By Sinead Floody, 21st August 2017 (updated 03.07.2024)
The Companies Accounting Act 2017 (the 2017 Act) was signed into law on 9th June 2017, transposing Directive 2013/34/EU of the European Parliament into Irish law. The enactment of this legislation extends the definition of Unlimited Companies and introduces the new Micro Company.
Unlimited Companies
The 2017 Act eliminates the old exemption from filing accounts for Unlimited Companies with a non- EU/EEA shareholding structure comprising of limited liability. The scope for Unlimited Companies to avoid filing financial statements is much reduced as the 2017 Act has increased the scope of what is considered to be a “Designated Unlimited Company” – which is a company that is not exempt from filing financial statements. This, in turn, introduces the end of the possibility to have non-filing structures. Prior to the Companies Accounting Act 2017, an Unlimited Company that was owned by a non-EEA incorporated Unlimited Company did not fall under the definition of a Designated Unlimited Company; and therefore was not required to file financial statements each year with its annual return.
By the very nature of filing annual financial statements, comparative yearly figures will also have to be reported. The annual return is filed alongside the financial statements to the CRO, which is then, almost instantly, made available to the public.
All Unlimited Companies in Ireland are required to have the suffix “Unlimited Company” at the end of their company name, since the enactment of the Companies Act 2014 (the 2014 Act). The 2014 Act allowed an application to be made to the Minister of Jobs, Enterprise and Innovation to obtain an exemption from including this suffix in the company name. The 2017 Act has removed this exemption from the law, however, this will not have retrospective effect, meaning all current Unlimited Companies with an exemption will remain exempt.
Changes to Company Accounting Requirements
Alongside introducing changes to the threshold for small and medium companies, the 2017 Act introduces the “Micro Company” into company law and company accounting. This company type is only available to Private Companies and not to Public Limited Companies or Unlimited Companies.

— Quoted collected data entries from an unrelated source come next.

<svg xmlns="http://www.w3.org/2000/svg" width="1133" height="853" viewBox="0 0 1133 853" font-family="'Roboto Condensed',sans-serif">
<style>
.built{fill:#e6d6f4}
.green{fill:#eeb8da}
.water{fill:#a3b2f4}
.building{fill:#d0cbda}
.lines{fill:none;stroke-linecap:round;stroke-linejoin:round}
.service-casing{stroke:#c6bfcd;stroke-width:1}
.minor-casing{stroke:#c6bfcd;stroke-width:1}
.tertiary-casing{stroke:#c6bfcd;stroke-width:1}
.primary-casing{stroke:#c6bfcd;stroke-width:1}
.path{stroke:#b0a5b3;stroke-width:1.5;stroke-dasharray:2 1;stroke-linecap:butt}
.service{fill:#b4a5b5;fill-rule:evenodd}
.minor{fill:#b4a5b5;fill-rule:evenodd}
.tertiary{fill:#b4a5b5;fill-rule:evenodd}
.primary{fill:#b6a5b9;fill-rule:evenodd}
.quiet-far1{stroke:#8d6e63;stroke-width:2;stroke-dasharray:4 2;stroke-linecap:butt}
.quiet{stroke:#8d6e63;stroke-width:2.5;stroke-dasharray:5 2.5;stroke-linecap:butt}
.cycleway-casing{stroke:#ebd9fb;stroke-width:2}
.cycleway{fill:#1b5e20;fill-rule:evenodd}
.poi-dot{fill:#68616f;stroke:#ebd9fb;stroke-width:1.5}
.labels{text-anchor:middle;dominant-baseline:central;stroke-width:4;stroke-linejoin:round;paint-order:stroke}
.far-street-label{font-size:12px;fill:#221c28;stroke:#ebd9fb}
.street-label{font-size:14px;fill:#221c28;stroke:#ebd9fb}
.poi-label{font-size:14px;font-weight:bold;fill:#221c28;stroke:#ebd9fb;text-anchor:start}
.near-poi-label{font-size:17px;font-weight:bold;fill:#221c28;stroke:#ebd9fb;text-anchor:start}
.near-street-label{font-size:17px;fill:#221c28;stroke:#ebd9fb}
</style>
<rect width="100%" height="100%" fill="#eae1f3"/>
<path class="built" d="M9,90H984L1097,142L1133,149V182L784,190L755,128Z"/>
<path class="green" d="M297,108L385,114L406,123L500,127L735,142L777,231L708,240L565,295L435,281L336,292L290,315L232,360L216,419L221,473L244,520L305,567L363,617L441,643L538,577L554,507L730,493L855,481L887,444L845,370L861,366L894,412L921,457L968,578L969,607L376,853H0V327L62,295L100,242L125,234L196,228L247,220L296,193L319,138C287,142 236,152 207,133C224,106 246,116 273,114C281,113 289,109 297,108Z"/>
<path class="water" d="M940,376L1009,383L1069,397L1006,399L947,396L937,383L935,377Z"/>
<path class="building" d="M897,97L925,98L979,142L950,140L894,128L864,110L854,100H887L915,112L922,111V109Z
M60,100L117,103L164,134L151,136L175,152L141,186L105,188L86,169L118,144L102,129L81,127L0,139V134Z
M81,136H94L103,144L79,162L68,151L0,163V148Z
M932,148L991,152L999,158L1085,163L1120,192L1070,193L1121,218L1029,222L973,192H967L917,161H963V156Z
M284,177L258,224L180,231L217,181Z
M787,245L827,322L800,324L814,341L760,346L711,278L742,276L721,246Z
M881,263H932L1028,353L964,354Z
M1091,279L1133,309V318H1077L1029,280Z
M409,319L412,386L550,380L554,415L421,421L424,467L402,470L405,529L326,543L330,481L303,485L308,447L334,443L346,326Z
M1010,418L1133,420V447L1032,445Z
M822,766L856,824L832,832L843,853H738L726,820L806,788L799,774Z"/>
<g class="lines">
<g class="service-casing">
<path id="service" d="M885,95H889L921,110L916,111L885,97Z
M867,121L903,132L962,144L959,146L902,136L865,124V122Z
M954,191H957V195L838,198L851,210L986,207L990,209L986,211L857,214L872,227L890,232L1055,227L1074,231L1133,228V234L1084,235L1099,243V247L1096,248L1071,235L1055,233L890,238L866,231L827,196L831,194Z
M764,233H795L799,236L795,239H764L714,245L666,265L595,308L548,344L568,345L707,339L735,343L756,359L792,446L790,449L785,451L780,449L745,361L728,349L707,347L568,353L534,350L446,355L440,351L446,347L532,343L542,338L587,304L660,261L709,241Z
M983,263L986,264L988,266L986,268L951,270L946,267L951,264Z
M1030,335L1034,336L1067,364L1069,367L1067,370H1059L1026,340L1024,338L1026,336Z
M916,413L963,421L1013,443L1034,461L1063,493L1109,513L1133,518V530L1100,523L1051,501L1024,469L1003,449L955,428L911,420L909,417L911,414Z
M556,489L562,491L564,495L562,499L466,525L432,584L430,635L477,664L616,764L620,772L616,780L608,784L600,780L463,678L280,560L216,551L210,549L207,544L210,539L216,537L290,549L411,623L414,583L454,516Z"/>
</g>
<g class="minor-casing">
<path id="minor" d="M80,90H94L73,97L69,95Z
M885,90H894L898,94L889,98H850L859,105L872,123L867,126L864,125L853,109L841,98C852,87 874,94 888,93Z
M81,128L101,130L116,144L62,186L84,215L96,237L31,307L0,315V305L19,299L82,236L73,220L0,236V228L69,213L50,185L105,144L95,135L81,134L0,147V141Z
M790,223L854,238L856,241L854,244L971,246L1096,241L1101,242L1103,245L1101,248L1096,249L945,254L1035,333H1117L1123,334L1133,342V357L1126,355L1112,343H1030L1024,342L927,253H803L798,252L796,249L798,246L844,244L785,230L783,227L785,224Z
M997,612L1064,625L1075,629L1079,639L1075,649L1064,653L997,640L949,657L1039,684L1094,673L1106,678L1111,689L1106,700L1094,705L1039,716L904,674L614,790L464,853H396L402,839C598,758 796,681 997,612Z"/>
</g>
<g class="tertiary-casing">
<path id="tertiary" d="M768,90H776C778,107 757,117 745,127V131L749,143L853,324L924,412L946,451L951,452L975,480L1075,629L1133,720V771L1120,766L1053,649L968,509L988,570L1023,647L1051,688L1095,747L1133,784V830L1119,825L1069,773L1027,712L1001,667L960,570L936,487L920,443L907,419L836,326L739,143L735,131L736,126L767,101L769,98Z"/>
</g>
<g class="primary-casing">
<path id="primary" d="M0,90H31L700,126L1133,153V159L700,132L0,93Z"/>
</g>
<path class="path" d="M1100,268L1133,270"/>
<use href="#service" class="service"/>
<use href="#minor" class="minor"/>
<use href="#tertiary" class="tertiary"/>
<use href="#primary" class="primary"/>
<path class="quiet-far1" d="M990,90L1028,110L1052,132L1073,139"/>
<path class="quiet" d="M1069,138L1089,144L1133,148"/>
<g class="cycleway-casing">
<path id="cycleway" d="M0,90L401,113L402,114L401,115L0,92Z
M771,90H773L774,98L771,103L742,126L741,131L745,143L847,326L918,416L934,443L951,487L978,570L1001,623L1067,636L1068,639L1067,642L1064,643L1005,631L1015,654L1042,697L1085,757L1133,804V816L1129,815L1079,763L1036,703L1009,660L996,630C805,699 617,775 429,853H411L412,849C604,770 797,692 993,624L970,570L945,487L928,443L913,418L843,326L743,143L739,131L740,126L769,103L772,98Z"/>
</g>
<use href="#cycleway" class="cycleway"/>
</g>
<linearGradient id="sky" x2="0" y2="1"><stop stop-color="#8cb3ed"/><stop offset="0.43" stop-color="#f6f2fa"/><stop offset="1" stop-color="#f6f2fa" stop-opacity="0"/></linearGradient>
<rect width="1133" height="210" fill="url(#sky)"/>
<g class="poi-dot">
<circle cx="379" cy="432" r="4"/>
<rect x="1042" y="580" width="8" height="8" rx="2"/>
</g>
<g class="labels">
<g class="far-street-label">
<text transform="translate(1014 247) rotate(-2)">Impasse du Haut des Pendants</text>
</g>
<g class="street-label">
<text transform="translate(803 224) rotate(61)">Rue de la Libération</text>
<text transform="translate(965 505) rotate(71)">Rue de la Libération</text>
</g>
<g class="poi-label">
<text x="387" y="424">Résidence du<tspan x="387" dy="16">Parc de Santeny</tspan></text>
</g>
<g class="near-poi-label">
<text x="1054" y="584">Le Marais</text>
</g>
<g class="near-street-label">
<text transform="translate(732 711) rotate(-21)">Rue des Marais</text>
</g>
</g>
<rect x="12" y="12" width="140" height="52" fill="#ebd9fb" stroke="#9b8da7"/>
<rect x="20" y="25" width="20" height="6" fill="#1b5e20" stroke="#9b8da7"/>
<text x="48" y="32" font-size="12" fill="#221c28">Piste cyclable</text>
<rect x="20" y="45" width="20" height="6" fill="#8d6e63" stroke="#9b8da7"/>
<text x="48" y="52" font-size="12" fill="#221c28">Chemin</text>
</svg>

Some Private Companies such as investment companies, financial holding undertakings, subsidiaries that are included in consolidated financial statements or group structures, cannot avail of the Micro Company regime.
A company is considered to be a ‘Micro Company’ if their annual turnover does not exceed €700,000 and their balance sheet is under €350,000. Micro Companies are exempt from disclosing directors’ remuneration in their financial statements as well as being exempt from the requirement of filing a director’s report. The 2017 Act has increased the threshold for small and medium companies and is illustrated in the table below.
This threshold increase has broadened the scope for a company to claim audit exemption, however, medium companies will be required to file a full set of financial statements without any abridgement allowed. The 2017 Act also requires directors to disclose payments made by the company to any government agencies if the company’s activities involve mining, extraction or the logging of primary forests.
The Companies Registration Office has confirmed that changes to filing requirements are only applicable to financial years beginning on or after 1st January 2017.
As of July 2024, the EU has implemented the European Union (Adjustments of Size Criteria for Certain Companies and Groups) Regulations 2024, requiring all member states to increase the thresholds for company sizes by circa 25%. Read about the new Irish Company thresholds here.
Issues with the Companies Act 2014 is Addressed by the 2017 Act
The Companies Accounting Act 2017 clarifies the definition of “credit institution”, which was unclear in the 2014 Act. The 2014 Act also only offered merger relief to transactions involving two Irish companies. The 2017 Act provides relief to transactions where the acquired company is a body corporate, including those registered outside Ireland. The 2017 Act has also implemented the recommendations of the Company Law Review Group on the Belgard Motors case to avoid automatic crystallisation of floating charges.
Disclaimer This article is for guidance purposes only. It does not constitute legal or professional advice. No liability is accepted by Company Bureau for any action taken or not taken in reliance on the information set out in this article. Professional or legal advice should be obtained before taking or refraining from any action as a result of this article. Any and all information is subject to change.